BEGIN RECORD SET
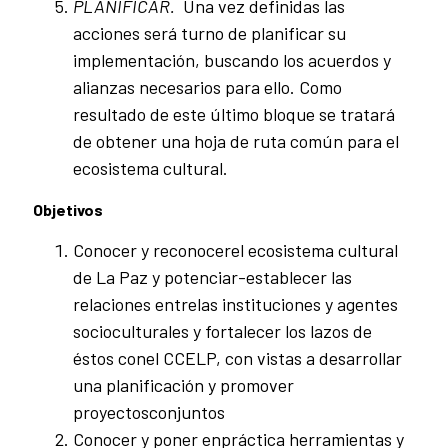
PLANIFICAR.
Una vez definidas las
acciones será turno de planificar su
implementación, buscando los acuerdos y
alianzas necesarios para ello. Como
resultado de este último bloque se tratará
de obtener una hoja de ruta común para el
ecosistema cultural.
Objetivos
Conocer y reconocerel ecosistema cultural
de La Paz y potenciar-establecer las
relaciones entrelas instituciones y agentes
socioculturales y fortalecer los lazos de
éstos conel CCELP, con vistas a desarrollar
una planificación y promover
proyectosconjuntos
Conocer y poner enpráctica herramientas y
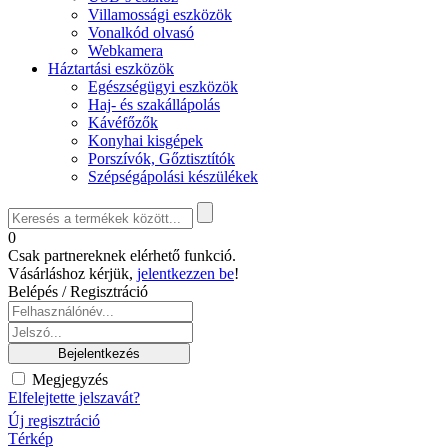
Villamossági eszközök
Vonalkód olvasó
Webkamera
Háztartási eszközök
Egészségügyi eszközök
Haj- és szakállápolás
Kávéfőzők
Konyhai kisgépek
Porszívók, Gőztisztítók
Szépségápolási készülékek
0
Csak partnereknek elérhető funkció.
Vásárláshoz kérjük,
jelentkezzen be
!
Belépés / Regisztráció
Megjegyzés
Elfelejtette jelszavát?
Új regisztráció
Térkép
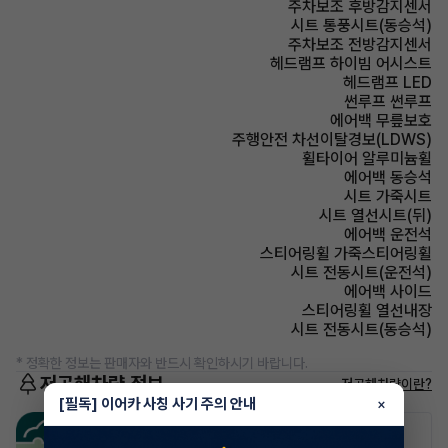
주차보조 후방감지센서
시트 통풍시트(동승석)
주차보조 전방감지센서
헤드램프 하이빔 어시스트
헤드램프 LED
썬루프 썬루프
에어백 무릎보호
주행안전 차선이탈경보(LDWS)
휠타이어 알루미늄휠
에어백 동승석
시트 가죽시트
시트 열선시트(뒤)
에어백 운전석
스티어링휠 가죽스티어링휠
시트 전동시트(운전석)
에어백 사이드
스티어링휠 열선내장
시트 전동시트(동승석)
* 정확한 정보는 판매자와 반드시 확인하시기 바랍니다.
저공해차량 정보
저공해차량이란?
[필독] 이어카 사칭 사기 주의 안내
×
공항주차장
공영주차장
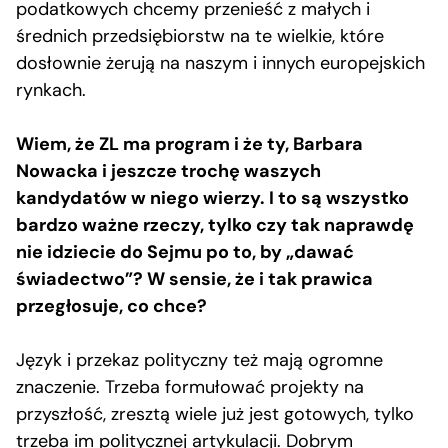
podatkowych chcemy przenieść z małych i
średnich przedsiębiorstw na te wielkie, które
dosłownie żerują na naszym i innych europejskich
rynkach.
Wiem, że ZL ma program i że ty, Barbara
Nowacka i jeszcze trochę waszych
kandydatów w niego wierzy. I to są wszystko
bardzo ważne rzeczy, tylko czy tak naprawdę
nie idziecie do Sejmu po to, by „dawać
świadectwo”? W sensie, że i tak prawica
przegłosuje, co chce?
Język i przekaz polityczny też mają ogromne
znaczenie. Trzeba formułować projekty na
przyszłość, zresztą wiele już jest gotowych, tylko
trzeba im politycznej artykulacji. Dobrym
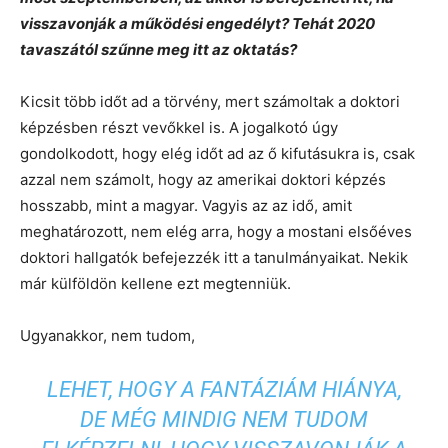
visszavonják a működési engedélyt? Tehát 2020
tavaszától szűnne meg itt az oktatás?
Kicsit több időt ad a törvény, mert számoltak a doktori
képzésben részt vevőkkel is. A jogalkotó úgy
gondolkodott, hogy elég időt ad az ő kifutásukra is, csak
azzal nem számolt, hogy az amerikai doktori képzés
hosszabb, mint a magyar. Vagyis az az idő, amit
meghatározott, nem elég arra, hogy a mostani elsőéves
doktori hallgatók befejezzék itt a tanulmányaikat. Nekik
már külföldön kellene ezt megtenniük.
Ugyanakkor, nem tudom,
LEHET, HOGY A FANTÁZIÁM HIÁNYA,
DE MÉG MINDIG NEM TUDOM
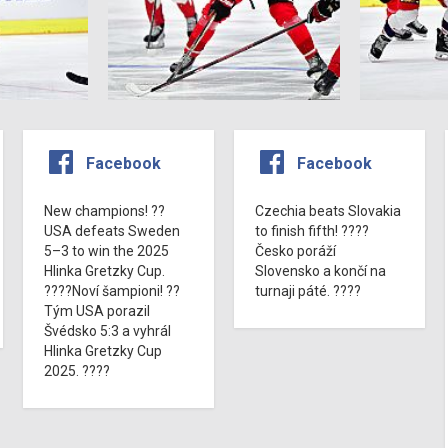
Facebook
Facebook
New champions! ??
Czechia beats Slovakia
USA defeats Sweden
to finish fifth! ????
5–3 to win the 2025
Česko poráží
Hlinka Gretzky Cup.
Slovensko a končí na
????Noví šampioni! ??
turnaji páté. ????
Tým USA porazil
Švédsko 5:3 a vyhrál
Hlinka Gretzky Cup
2025. ????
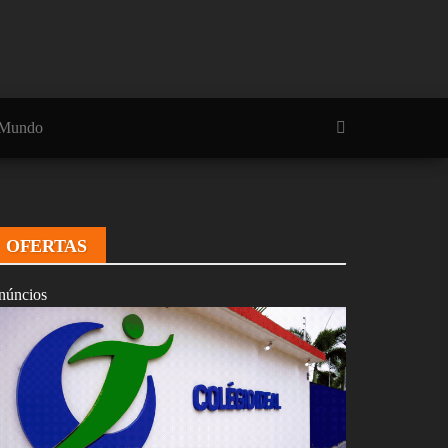
Mundo
OFERTAS
núncios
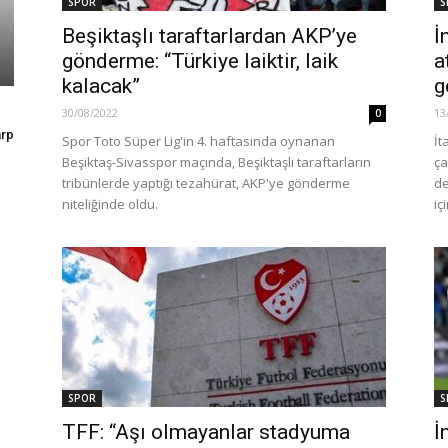
SPOR
S
Beşiktaşlı taraftarlardan AKP’ye
İ
gönderme: “Türkiye laiktir, laik
a
kalacak”
g
30/08/2022
13
0
arp
Spor Toto Süper Lig'in 4. haftasında oynanan
İt
Beşiktaş-Sivasspor maçında, Beşiktaşlı taraftarların
ça
tribünlerde yaptığı tezahürat, AKP'ye gönderme
de
niteliğinde oldu.
içi
SPOR
S
TFF: “Aşı olmayanlar stadyuma
İ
END RECORD SET
ACTIVITY: Verbatim transcription needed, from the opening line of the entries above through the line containing "Conocer y reconocerel ecosistema cultural"; pictures do not belong in it.

SOLUTION:
PLANIFICAR.
Una vez definidas las
acciones será turno de planificar su
implementación, buscando los acuerdos y
alianzas necesarios para ello. Como
resultado de este último bloque se tratará
de obtener una hoja de ruta común para el
ecosistema cultural.
Objetivos
Conocer y reconocerel ecosistema cultural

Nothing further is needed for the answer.